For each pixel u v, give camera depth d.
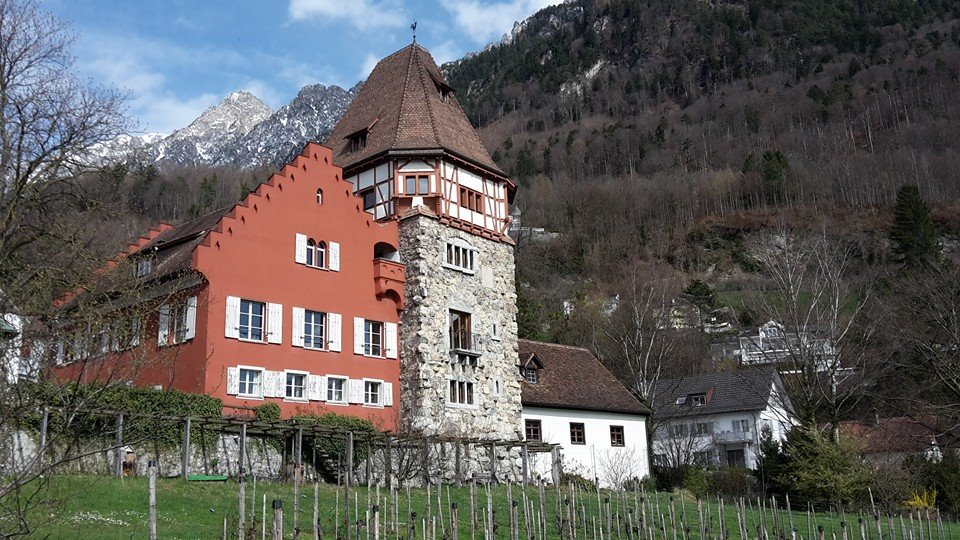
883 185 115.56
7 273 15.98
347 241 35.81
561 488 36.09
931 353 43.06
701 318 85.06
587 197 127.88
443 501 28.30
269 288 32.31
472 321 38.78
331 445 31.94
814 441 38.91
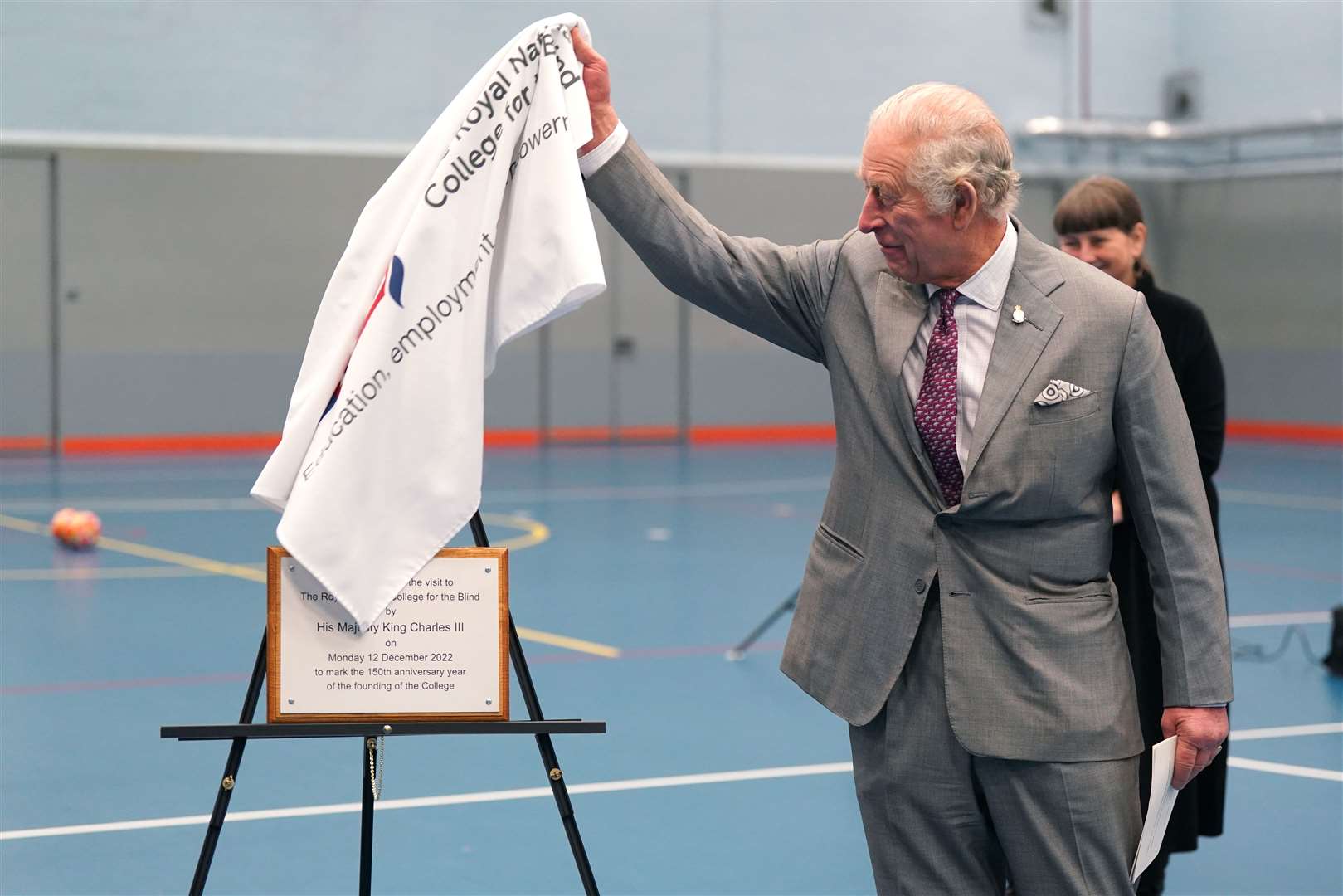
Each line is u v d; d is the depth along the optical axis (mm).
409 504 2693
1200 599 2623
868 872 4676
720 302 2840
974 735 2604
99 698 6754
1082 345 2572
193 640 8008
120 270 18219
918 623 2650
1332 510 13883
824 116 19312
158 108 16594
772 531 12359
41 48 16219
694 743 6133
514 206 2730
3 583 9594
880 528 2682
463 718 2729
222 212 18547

# # #

[EXERCISE]: Return the listing unchanged, but drop every picture.

[ANSWER BELOW]:
For each pixel u v, give camera depth d.
883 185 115.56
7 273 15.98
347 241 35.81
561 488 36.09
931 353 43.06
701 318 85.06
587 197 127.88
443 501 28.30
269 288 32.31
472 321 38.78
331 445 31.94
814 441 38.91
Each line is u v d; d is the depth along the optical axis (mm).
409 504 2693
1200 599 2623
868 872 4676
720 302 2840
974 735 2604
99 698 6754
1082 345 2572
193 640 8008
120 270 18219
918 623 2650
1332 510 13883
824 116 19312
158 108 16594
772 531 12359
41 48 16219
694 743 6133
514 206 2730
3 583 9594
880 528 2682
463 718 2729
222 212 18547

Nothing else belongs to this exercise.